Task details: Convert every line of the data below into one numbered list, omitting any blank lines and excluding the pictures.

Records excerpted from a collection
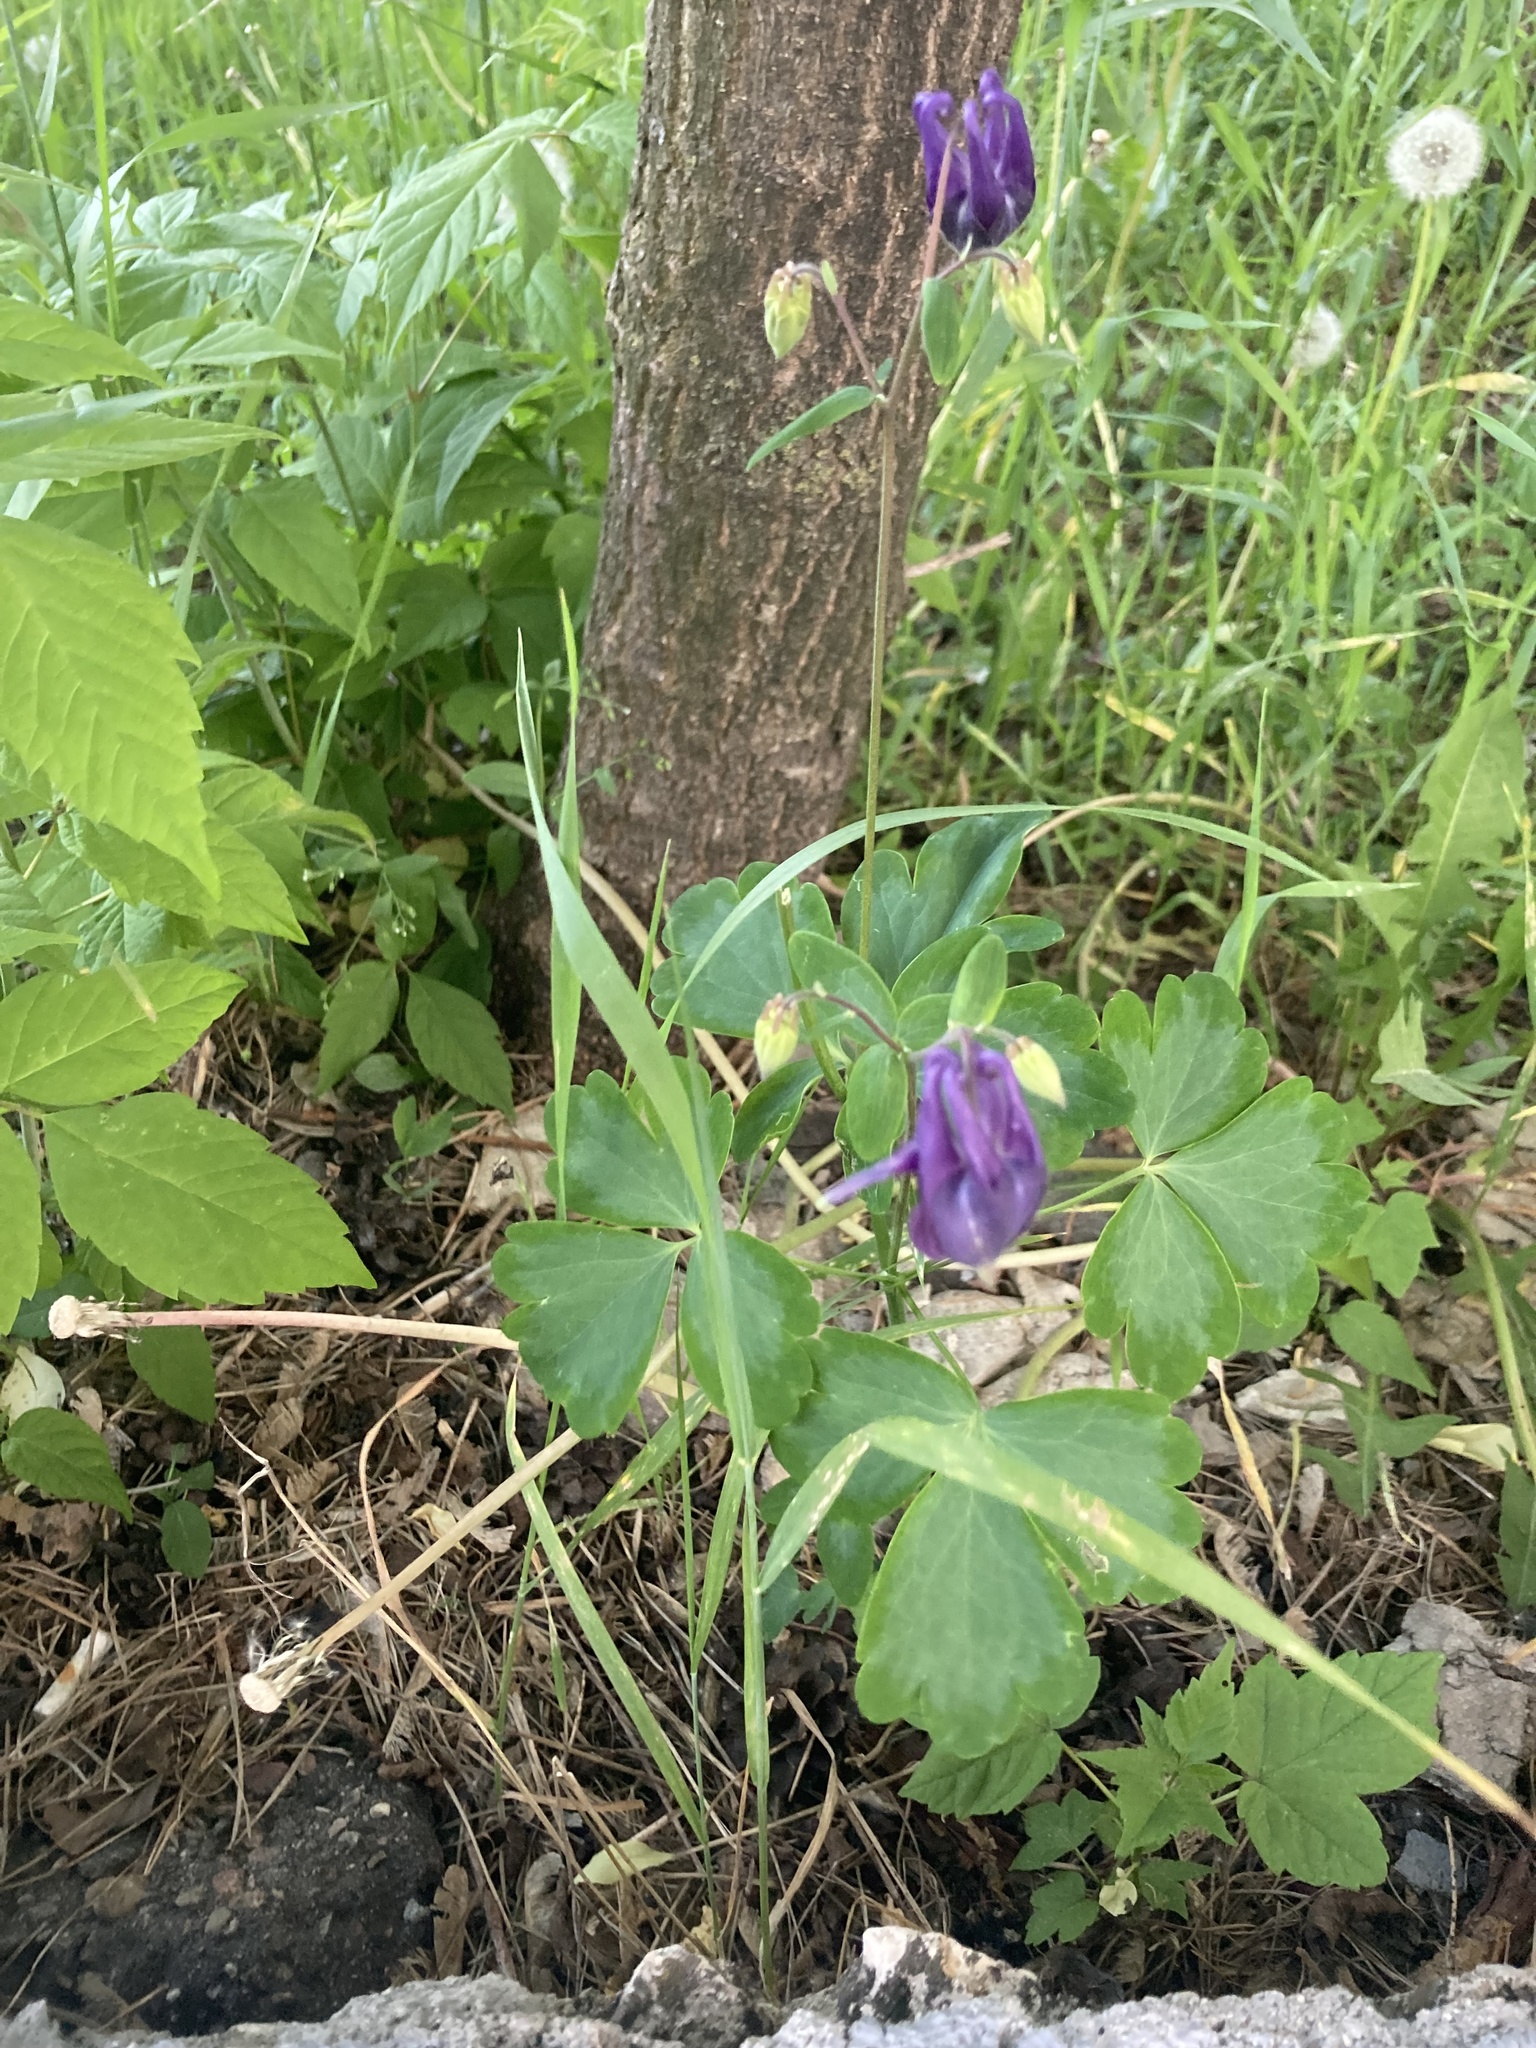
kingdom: Plantae
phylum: Tracheophyta
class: Magnoliopsida
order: Ranunculales
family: Ranunculaceae
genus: Aquilegia
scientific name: Aquilegia vulgaris
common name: Columbine
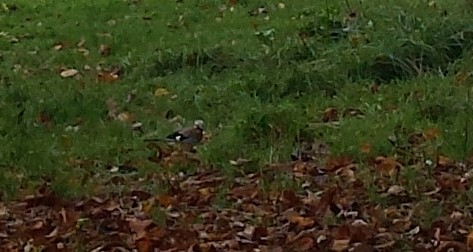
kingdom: Animalia
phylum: Chordata
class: Aves
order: Passeriformes
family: Corvidae
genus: Garrulus
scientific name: Garrulus glandarius
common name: Eurasian jay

Exercise answer:
1. kingdom: Plantae
2. phylum: Tracheophyta
3. class: Magnoliopsida
4. order: Ranunculales
5. family: Ranunculaceae
6. genus: Aquilegia
7. scientific name: Aquilegia vulgaris
8. common name: Columbine
9. kingdom: Animalia
10. phylum: Chordata
11. class: Aves
12. order: Passeriformes
13. family: Corvidae
14. genus: Garrulus
15. scientific name: Garrulus glandarius
16. common name: Eurasian jay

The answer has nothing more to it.